Он соглашается, утягивая меня вслед за собой на подушки и обвивая руками со всех сторон. Не знаю, понимает ли Пит, что именно в этом я сейчас и нуждаюсь, или делает это интуитивно, но я рада, что ни одному из нас не приходится проходить через последние события в одиночку.

Ровное дыхание шевелит волосы на моем затылке, а под щекой размеренно бьется сердце. Я задремываю, мысленно умоляя сердце Энни биться в таком же ритме.

Этот сон трудно назвать приятным или хотя бы терпимым. Мы просто мечемся в кровати, периодически пробуждаясь от кошмаров друг друга. Пит не выдерживает первым.

— Это пытка, — бормочет он, сидя на краю кровати, — просто сидеть и ждать.

И я с ним охотно соглашаюсь. Голова раскалывается, а все тело ломит, хотя не прошло еще и пары часов. Больше мы не ложимся.

Спускаемся вниз и завариваем по огромной кружке травяного чая, который, к сожалению, давно не помогает ни мне, ни ему. Я ловлю себя на мысли, что неосознанно стараюсь шуметь как можно меньше, чтобы не пропустить телефонный звонок. Постоянно прислушиваюсь и замираю, когда начинает казаться, что вот-вот мы услышим голос Джоанны или мамы.
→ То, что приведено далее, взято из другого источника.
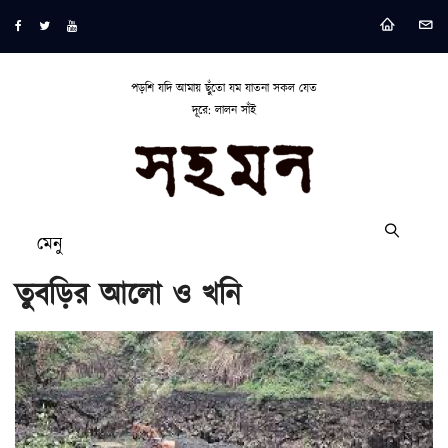
পড়শি যদি আমায় ছুঁতো যম যাতনা সকল যেত
দূরে: লালন সাঁই
মেনু
তুবড়ির আলো ও খনি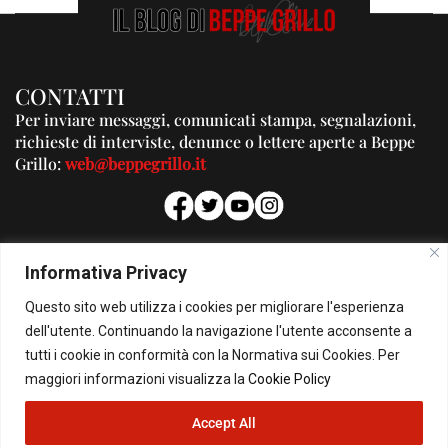
CONTATTI
Per inviare messaggi, comunicati stampa, segnalazioni,
richieste di interviste, denunce o lettere aperte a Beppe
Grillo:
web@beppegrillo.it
PUBBLICITA'
Informativa Privacy
Per la tua pubblicità su questo Blog:
Questo sito web utilizza i cookies per migliorare l'esperienza
pubblicita@beppegrillo.it
dell'utente. Continuando la navigazione l'utente acconsente a
tutti i cookie in conformità con la Normativa sui Cookies. Per
HOMEPAGE
COOKIE POLICY
PRIVACY POLICY
CONTATTI
maggiori informazioni visualizza la
Cookie Policy
Accept All
© Copyright 2026 - Il Blog di Beppe Grillo. All Rights Reserved - Powered by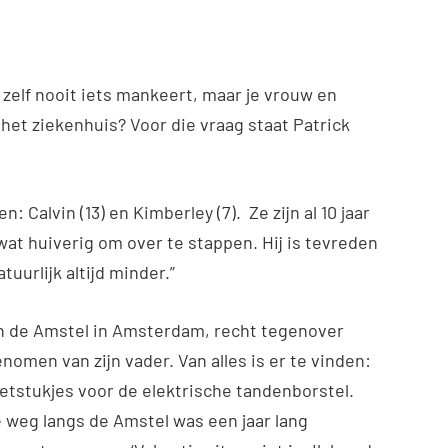
e zelf nooit iets mankeert, maar je vrouw en
n het ziekenhuis? Voor die vraag staat Patrick
: Calvin (13) en Kimberley (7). Ze zijn al 10 jaar
 wat huiverig om over te stappen. Hij is tevreden
uurlijk altijd minder.”
an de Amstel in Amsterdam, recht tegenover
enomen van zijn vader. Van alles is er te vinden:
etstukjes voor de elektrische tandenborstel.
De weg langs de Amstel was een jaar lang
Пит открывает входную дверь, впуская в дом прохладный влажный воздух, и усаживается на пол прямо у порога. Присоединяюсь к нему, пристроившись напротив. Мы сидим так, кажется, целую вечность, наблюдая за танцами капель, без остановки падающих с неба.
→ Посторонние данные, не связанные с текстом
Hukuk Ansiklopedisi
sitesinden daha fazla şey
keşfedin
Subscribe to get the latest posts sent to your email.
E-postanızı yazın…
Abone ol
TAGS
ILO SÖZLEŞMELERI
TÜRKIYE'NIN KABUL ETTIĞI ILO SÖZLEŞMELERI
— Когда ты говорила с ней в последний раз? — тихо спрашивает Пит с задумчивым выражением лица, все еще сжимая в руках наполовину пустую кружку чая.
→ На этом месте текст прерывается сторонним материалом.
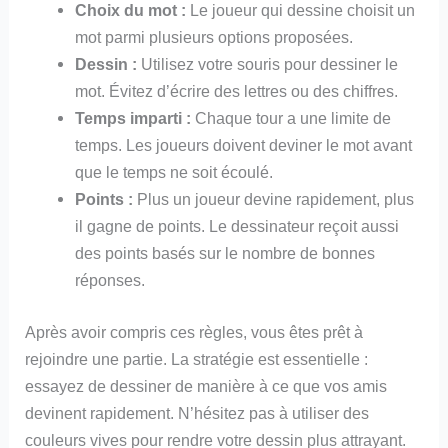
Choix du mot :
Le joueur qui dessine choisit un
mot parmi plusieurs options proposées.
Dessin :
Utilisez votre souris pour dessiner le
mot. Évitez d’écrire des lettres ou des chiffres.
Temps imparti :
Chaque tour a une limite de
temps. Les joueurs doivent deviner le mot avant
que le temps ne soit écoulé.
Points :
Plus un joueur devine rapidement, plus
il gagne de points. Le dessinateur reçoit aussi
des points basés sur le nombre de bonnes
réponses.
Après avoir compris ces règles, vous êtes prêt à
rejoindre une partie. La stratégie est essentielle :
essayez de dessiner de manière à ce que vos amis
devinent rapidement. N’hésitez pas à utiliser des
couleurs vives pour rendre votre dessin plus attrayant.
— Где-то неделю назад. А ты?

— Позавчера, — грустный вздох. — И как я мог не понять, Китнисс? Теперь всё кажется очевидным. Она постоянно жаловалась на усталость, долго не могла отдышаться после того, как дойдет до телефона. Я уже молчу про бессонницу. Я должен был догадаться.

— И что бы это изменило?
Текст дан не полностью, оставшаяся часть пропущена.